_EXERCISE TEXT_:
________
Incidentally Clay's guessing from pictures and context school reading books, a key part of Whole Language are still entrenched in primary reading . From the experience of participating in teaching 1,500 remedial students I state emphatically those books are a a real hazard to particularly lower achieving readers by countering even their well established phonic knowledge which is being so applauded in this article . We need structurally and vocabulary controlled readers . I am not the only literacy expert who warns of this danger. Most of the academics leading in current phonics instruction , know some research but lack experience in actually teaching real structured literacy aka intensive phonics.

Anonymous said...

Anon @1.25pm:
If you’re looking for which schools have publicly declared themselves in that “200-strong” list, RNZ has already named several. Their own stories cite:
• Newton Central School (Auckland)
• Allandale Primary (Whakatāne)
• Apanui School (Whakatāne)
• Somerfield Te Kura Wairepo (Christchurch)
• Ao Tawhiti Unlimited Discovery (Christchurch)
RNZ also reports the New Zealand Catholic Education Office urging all Catholic schools to keep embedding tikanga, te reo and mātauranga Māori. So if Kevin Shore is correct, every Catholic school is effectively on the list.
________
_BRIEF A_:
In the entries, from the first line up to and including the line with "for package @blockly/keyboard-navigation", change "Version bump" to "Maintenance release" and keep everything else the same.

Records from a dataset:
________
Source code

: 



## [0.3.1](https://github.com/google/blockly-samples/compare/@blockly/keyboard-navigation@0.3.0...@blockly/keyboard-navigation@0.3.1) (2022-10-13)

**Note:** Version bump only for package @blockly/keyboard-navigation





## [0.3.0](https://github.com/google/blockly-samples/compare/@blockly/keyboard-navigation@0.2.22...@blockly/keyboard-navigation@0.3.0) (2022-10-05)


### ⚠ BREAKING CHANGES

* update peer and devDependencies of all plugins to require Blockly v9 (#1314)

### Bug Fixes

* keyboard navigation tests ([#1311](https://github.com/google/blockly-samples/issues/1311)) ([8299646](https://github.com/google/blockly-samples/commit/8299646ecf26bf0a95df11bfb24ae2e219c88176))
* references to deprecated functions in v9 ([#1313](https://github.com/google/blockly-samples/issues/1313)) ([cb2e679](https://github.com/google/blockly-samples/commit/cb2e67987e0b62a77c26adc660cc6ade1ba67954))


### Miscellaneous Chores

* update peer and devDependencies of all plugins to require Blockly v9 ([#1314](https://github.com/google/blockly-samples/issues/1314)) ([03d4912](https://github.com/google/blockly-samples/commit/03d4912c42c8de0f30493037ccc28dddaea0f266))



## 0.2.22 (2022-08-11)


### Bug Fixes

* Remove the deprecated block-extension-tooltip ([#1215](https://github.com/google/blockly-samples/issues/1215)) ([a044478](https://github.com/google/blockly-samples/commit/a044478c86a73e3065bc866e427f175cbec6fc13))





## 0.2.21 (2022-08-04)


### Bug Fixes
________
_BRIEF B_:
According to the comment on reading instruction, how many remedial students did the writer take part in teaching?

_EXERCISE SOLUTION A_:
Source code

: 



## [0.3.1](https://github.com/google/blockly-samples/compare/@blockly/keyboard-navigation@0.3.0...@blockly/keyboard-navigation@0.3.1) (2022-10-13)

**Note:** Maintenance release only for package @blockly/keyboard-navigation

_EXERCISE SOLUTION B_:
1,500